#### Problems to solve
a) Read the passage on ISP port blocking below and decide whether each statement agrees with it. Answer yes or no for each, and quote the exact words of the passage that settle it. (i) Mail providers block mail servers that run on residential IPs. (ii) Traffic sent through a VPN bypasses the ISP entirely. (iii) The ISP's firewalls sit on the user's own device.
b) From the passage on ISP port blocking below, quote the part that begins at the words "We do that upstream, no" and ends after the words "to their network.".

*** Selected passage ***

We do that upstream, no way for you to avoid it. For good reason too, our team handling abuse notifications mails was super swamped with people whose ancient XP PCs had malware sending spam.

Forget running your mail server on a residential IP anyway. You'll be instant blocked by any mail provider, residential IPs are always spam, because of the aforementioned XP PCs.

Personally I wouldn't self host mail anymore anyway. Too much trouble.

Your ISP controls what ports you can access using one or more firewalls and traffic control devices somewhere past the point where you connect to their network.

They can block whatever ports they want. The only way around this is to use a VPN, which creates a tunnel directly from your device to a remote server to route traffic. This still goes through your ISP and whatever firewall they have but does so over a port that they (probably) don't block. They can't see what ports your web or network requests are using so they can't block it directly.

*** End of Selected passage ***
*** Record excerpts ***

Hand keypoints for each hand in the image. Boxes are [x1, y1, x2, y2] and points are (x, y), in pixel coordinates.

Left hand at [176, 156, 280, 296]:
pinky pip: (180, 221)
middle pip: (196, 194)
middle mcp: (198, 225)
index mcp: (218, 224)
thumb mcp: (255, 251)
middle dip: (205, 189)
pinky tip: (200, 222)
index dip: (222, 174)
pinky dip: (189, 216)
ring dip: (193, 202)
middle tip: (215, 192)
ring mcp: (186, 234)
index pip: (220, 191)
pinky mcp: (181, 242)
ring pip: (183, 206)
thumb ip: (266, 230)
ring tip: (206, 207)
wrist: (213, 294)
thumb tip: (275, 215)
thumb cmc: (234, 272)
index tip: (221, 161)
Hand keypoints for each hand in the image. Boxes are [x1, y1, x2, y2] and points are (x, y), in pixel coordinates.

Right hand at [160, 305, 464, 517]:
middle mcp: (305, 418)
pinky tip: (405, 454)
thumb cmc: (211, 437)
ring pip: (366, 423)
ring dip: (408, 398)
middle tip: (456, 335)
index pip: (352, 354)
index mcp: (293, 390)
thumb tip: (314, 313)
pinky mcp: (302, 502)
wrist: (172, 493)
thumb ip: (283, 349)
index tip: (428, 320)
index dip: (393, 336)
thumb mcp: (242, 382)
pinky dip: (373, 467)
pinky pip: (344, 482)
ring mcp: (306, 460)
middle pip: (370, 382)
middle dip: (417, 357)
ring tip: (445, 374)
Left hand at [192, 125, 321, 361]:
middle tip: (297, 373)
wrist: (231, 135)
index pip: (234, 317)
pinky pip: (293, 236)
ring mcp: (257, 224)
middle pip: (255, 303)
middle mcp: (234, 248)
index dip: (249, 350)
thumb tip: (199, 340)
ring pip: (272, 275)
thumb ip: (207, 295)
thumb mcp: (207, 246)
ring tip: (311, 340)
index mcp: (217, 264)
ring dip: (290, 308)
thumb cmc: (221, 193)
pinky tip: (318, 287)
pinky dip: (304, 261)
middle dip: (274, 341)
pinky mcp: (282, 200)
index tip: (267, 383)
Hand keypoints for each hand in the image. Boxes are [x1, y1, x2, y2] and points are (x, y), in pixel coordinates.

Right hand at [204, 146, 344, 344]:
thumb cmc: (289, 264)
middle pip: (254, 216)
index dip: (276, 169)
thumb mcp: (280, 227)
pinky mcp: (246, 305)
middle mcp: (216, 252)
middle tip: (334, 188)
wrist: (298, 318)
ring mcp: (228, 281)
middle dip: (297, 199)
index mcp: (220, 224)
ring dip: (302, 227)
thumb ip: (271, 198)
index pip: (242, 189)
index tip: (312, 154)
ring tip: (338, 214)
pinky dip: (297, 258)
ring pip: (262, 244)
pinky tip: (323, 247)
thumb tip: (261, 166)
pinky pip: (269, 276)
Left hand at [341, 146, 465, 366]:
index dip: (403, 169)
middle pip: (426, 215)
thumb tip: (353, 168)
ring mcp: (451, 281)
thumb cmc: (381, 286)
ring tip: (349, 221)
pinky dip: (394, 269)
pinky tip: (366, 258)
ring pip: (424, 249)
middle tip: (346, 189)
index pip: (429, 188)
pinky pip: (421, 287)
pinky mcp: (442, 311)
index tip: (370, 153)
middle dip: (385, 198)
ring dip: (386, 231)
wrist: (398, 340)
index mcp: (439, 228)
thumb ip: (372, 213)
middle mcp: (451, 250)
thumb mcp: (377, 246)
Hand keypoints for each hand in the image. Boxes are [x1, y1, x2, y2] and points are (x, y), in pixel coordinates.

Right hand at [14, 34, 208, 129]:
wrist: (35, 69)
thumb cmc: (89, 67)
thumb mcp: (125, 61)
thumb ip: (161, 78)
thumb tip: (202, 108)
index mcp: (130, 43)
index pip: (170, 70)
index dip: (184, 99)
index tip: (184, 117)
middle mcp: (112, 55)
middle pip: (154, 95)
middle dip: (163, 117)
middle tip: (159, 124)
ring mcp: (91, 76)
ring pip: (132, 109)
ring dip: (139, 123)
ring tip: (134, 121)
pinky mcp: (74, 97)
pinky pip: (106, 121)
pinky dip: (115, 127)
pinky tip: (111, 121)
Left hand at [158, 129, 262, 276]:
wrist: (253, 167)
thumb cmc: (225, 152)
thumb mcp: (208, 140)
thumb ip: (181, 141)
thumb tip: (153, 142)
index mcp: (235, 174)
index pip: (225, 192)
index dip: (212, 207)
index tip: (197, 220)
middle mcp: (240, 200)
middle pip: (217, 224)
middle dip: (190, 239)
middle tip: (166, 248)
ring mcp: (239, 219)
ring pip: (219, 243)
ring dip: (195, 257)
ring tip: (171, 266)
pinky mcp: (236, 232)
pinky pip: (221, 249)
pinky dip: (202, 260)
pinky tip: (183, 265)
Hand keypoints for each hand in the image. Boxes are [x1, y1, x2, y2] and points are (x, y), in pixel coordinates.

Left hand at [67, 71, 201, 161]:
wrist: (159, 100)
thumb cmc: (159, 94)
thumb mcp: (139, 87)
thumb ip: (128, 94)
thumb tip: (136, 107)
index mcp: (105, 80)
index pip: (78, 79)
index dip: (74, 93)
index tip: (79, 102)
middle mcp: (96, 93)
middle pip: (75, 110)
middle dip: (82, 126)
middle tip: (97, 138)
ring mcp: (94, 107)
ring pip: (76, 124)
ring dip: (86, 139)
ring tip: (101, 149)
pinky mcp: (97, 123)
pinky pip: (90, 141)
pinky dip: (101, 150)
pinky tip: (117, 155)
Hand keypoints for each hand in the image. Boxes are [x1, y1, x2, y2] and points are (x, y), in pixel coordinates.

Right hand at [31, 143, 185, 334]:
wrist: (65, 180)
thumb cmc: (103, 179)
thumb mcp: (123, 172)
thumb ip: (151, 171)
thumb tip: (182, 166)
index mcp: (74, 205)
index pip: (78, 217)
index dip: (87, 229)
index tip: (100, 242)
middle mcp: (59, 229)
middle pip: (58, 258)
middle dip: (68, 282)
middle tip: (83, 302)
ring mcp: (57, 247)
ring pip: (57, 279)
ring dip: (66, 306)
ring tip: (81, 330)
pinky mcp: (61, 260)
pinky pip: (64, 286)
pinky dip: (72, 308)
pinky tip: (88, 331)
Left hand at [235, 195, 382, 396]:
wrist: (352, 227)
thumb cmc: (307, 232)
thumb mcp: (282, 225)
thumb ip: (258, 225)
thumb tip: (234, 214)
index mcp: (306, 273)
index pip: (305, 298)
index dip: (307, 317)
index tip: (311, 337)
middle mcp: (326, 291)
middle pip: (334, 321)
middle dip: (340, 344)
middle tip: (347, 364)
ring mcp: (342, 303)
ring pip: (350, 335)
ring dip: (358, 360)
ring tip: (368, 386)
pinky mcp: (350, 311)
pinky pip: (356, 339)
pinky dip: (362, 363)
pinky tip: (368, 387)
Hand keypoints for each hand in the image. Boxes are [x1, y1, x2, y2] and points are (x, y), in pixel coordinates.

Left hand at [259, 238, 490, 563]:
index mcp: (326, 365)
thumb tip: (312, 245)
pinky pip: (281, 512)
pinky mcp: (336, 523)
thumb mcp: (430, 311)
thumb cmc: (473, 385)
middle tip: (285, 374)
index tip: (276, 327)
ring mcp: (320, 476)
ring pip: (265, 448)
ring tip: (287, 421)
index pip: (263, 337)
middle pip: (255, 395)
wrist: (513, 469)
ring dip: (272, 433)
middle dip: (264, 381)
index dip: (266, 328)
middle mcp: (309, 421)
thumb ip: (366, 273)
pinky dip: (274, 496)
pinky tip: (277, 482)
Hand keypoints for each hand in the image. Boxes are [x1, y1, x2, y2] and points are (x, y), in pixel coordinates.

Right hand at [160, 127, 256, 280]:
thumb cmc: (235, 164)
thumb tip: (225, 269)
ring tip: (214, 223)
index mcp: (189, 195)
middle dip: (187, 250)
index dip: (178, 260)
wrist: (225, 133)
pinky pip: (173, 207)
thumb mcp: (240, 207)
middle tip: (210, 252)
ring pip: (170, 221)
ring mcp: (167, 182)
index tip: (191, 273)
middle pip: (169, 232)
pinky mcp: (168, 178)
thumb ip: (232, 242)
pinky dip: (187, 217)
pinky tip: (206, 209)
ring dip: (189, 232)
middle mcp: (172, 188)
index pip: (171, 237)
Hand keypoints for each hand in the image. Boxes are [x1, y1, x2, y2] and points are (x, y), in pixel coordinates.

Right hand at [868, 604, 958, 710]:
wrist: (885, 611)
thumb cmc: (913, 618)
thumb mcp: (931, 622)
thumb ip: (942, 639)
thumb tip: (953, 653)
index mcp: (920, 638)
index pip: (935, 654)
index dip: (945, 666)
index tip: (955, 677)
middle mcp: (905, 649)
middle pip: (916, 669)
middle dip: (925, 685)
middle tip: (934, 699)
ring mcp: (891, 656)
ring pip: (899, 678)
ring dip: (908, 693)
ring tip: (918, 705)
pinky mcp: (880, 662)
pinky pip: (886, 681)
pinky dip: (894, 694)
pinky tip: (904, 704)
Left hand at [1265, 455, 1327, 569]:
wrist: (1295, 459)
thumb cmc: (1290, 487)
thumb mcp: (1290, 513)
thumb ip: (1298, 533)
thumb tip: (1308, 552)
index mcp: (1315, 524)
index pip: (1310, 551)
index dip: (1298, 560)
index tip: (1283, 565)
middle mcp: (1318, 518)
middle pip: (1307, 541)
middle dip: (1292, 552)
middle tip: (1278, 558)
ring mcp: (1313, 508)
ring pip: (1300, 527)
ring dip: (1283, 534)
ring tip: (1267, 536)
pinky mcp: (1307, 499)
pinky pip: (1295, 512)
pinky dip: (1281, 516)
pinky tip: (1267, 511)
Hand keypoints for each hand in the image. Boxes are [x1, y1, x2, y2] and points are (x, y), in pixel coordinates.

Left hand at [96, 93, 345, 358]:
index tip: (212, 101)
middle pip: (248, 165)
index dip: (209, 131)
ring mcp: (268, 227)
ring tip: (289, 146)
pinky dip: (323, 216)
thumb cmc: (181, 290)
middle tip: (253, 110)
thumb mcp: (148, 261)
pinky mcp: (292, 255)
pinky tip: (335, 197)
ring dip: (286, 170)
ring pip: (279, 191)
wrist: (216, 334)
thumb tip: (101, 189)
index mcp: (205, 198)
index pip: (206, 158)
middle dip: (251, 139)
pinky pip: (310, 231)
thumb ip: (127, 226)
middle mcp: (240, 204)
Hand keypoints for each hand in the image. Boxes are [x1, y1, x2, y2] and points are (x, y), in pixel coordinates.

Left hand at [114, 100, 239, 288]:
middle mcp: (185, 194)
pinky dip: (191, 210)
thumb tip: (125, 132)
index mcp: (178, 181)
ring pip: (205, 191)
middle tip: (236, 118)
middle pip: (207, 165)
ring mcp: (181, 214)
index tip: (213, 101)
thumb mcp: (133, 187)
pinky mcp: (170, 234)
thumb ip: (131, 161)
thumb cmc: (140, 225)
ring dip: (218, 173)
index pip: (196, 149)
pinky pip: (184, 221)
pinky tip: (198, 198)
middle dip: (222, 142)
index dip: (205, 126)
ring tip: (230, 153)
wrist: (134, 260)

*** End of Record excerpts ***

#### Solution list
a)
(i) Yes: "You'll be instant blocked by any mail provider, residential IPs are always spam"
(ii) No: "This still goes through your ISP and whatever firewall they have"
(iii) No: "somewhere past the point where you connect to their network"

b)
We do that upstream, no way for you to avoid it. For good reason too, our team handling abuse notifications mails was super swamped with people whose ancient XP PCs had malware sending spam.

Forget running your mail server on a residential IP anyway. You'll be instant blocked by any mail provider, residential IPs are always spam, because of the aforementioned XP PCs.

Personally I wouldn't self host mail anymore anyway. Too much trouble.

Your ISP controls what ports you can access using one or more firewalls and traffic control devices somewhere past the point where you connect to their network.